Start of Record excerpts

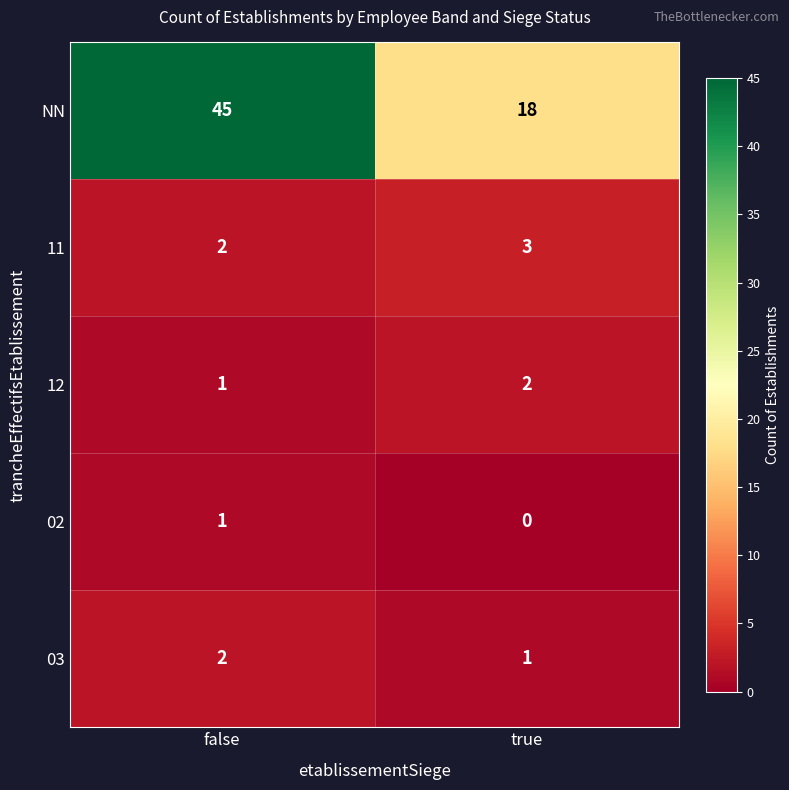

Reading left to right, list all the values displayed in this chart.

NN: false=45	true=18
11: false=2	true=3
12: false=1	true=2
02: false=1	true=0
03: false=2	true=1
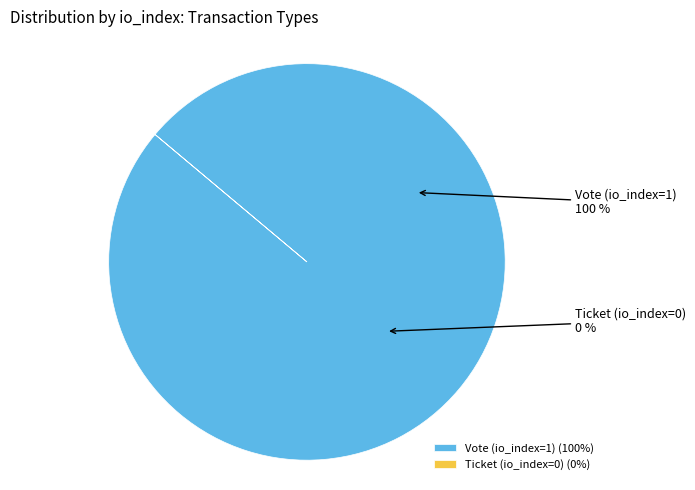

Which slice is the largest?

Vote (io_index=1)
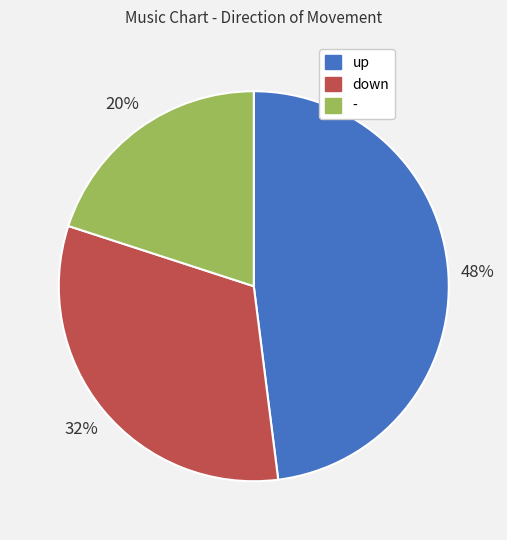

To the nearest percent, what is the difference between the up and down slice percentages?

16%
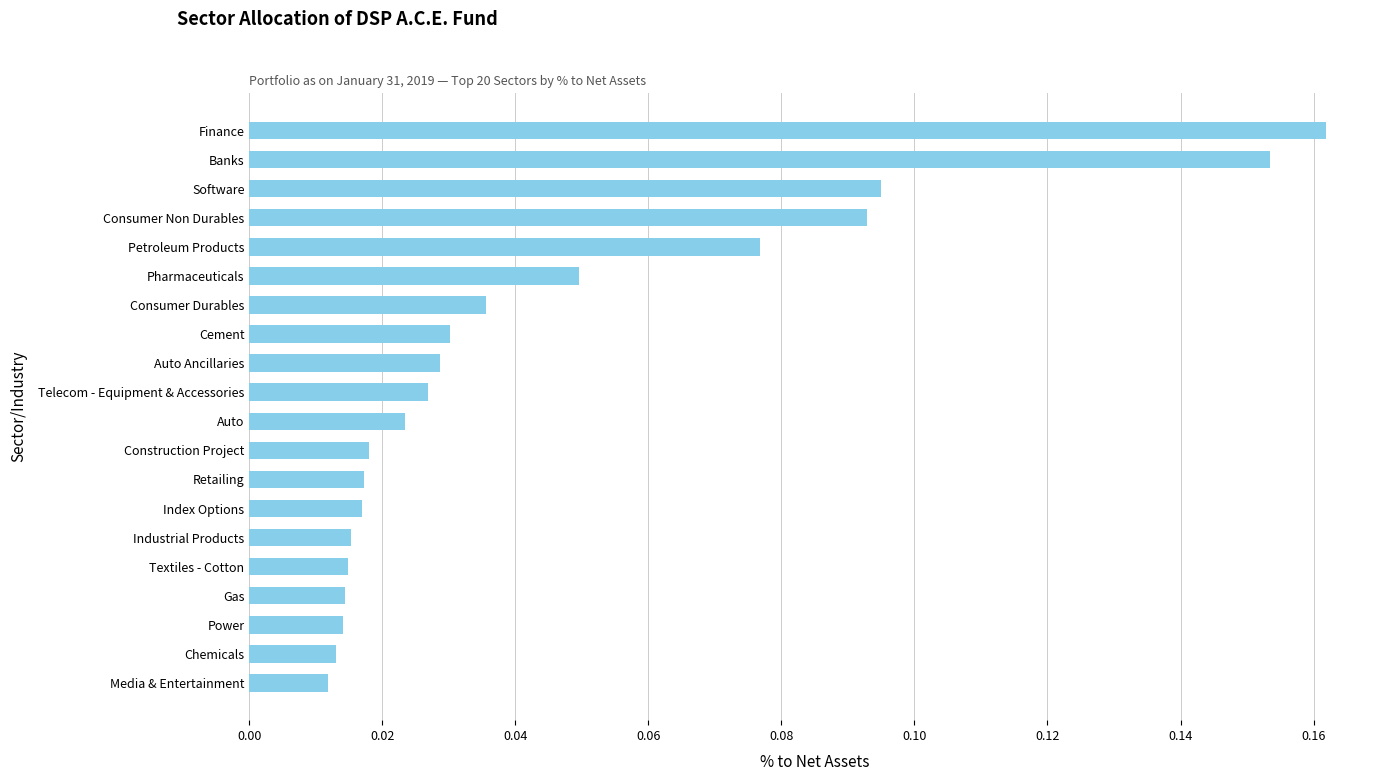

What is the label of the 6th bar from the top?

Pharmaceuticals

End of Record excerpts

• _Task requirements_:
Write out every line of the records as a JSON list of strings, one string per line, and skip the blank lines. Leave the pictures out of the answer.

• _Your solution_:
[
  "Reading left to right, list all the values displayed in this chart.",
  "NN: false=45\ttrue=18",
  "11: false=2\ttrue=3",
  "12: false=1\ttrue=2",
  "02: false=1\ttrue=0",
  "03: false=2\ttrue=1",
  "Which slice is the largest?",
  "Vote (io_index=1)",
  "To the nearest percent, what is the difference between the up and down slice percentages?",
  "16%",
  "What is the label of the 6th bar from the top?",
  "Pharmaceuticals"
]